I have far exceeded my pageview expectations, hitting 10,000 after only 3 months, but never being quite that high again.
I had the incredibly memorable opportunity of attending the PBS Memorial Day concert and interviewing well-known celebrities like The Beach Boys and Trace Adkins.
I have written words that I am proud of, learned new skills, and made friendships and found community with people I would have never known otherwise.
I have reclaimed a piece of myself that had gotten lost in the midst of military life and motherhood. I do this for me- because I enjoy it and because it fulfills a desire that God placed within me.
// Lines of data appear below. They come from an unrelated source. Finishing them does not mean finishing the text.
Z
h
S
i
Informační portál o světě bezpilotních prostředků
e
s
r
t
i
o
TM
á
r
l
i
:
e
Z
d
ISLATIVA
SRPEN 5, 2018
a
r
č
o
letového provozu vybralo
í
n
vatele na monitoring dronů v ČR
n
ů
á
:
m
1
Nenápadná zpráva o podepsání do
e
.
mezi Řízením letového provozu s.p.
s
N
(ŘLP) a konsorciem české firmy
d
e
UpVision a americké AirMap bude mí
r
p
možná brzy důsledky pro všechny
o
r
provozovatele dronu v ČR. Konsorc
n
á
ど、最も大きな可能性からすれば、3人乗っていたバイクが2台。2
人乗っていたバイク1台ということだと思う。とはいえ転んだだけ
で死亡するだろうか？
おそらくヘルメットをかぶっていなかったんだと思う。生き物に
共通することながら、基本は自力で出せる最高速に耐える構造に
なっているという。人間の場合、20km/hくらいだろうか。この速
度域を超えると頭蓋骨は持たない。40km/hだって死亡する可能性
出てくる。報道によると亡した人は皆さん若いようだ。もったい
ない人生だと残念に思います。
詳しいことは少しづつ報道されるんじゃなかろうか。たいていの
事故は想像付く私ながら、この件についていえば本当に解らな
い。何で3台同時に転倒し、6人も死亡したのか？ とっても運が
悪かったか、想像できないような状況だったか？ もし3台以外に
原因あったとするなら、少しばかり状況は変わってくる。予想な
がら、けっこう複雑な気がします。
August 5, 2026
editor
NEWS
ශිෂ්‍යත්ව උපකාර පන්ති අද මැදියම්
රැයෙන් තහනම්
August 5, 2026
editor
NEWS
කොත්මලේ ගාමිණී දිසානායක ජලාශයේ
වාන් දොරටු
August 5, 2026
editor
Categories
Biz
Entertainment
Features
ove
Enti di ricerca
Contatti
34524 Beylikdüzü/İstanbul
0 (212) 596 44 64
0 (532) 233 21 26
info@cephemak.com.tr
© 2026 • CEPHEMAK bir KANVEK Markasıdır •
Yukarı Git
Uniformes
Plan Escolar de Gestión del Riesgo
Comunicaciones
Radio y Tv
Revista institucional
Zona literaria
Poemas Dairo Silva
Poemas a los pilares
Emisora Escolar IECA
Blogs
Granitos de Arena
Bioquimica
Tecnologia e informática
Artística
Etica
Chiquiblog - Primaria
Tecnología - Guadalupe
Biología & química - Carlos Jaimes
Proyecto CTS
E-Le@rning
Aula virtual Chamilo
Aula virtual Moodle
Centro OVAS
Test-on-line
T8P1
With my words, I am able to encourage, inspire, and point others towards Him. There is significance in that.
So today I celebrate one year of being on this adventure. I look back and see the steps I’ve taken. And I see the next steps in front me.
I see The Milspouse Ministry growing and reaching far more than I ever could have imagined. I see the book I’m working on and the hands that might one day hold it.
I’m holding all of this loosely and I remind myself frequently that I’m to be building His kingdom and not my own. But I put in the time, I work hard, and keep taking the next step.
Whether you’re a fellow blogger, a milspouse trying to finish her degree in the midst of yet another PCS, or a mom who just needs SOMETHING for herself- don’t give up on your dream! Take it one day, one step at a time, and you’ll be amazed at how far you can go!
So grab some cake- we’re celebrating today! Because none of this would be possible without you, the reader. So from the bottom of heart- THANK YOU for being there, every wobbly step of the way.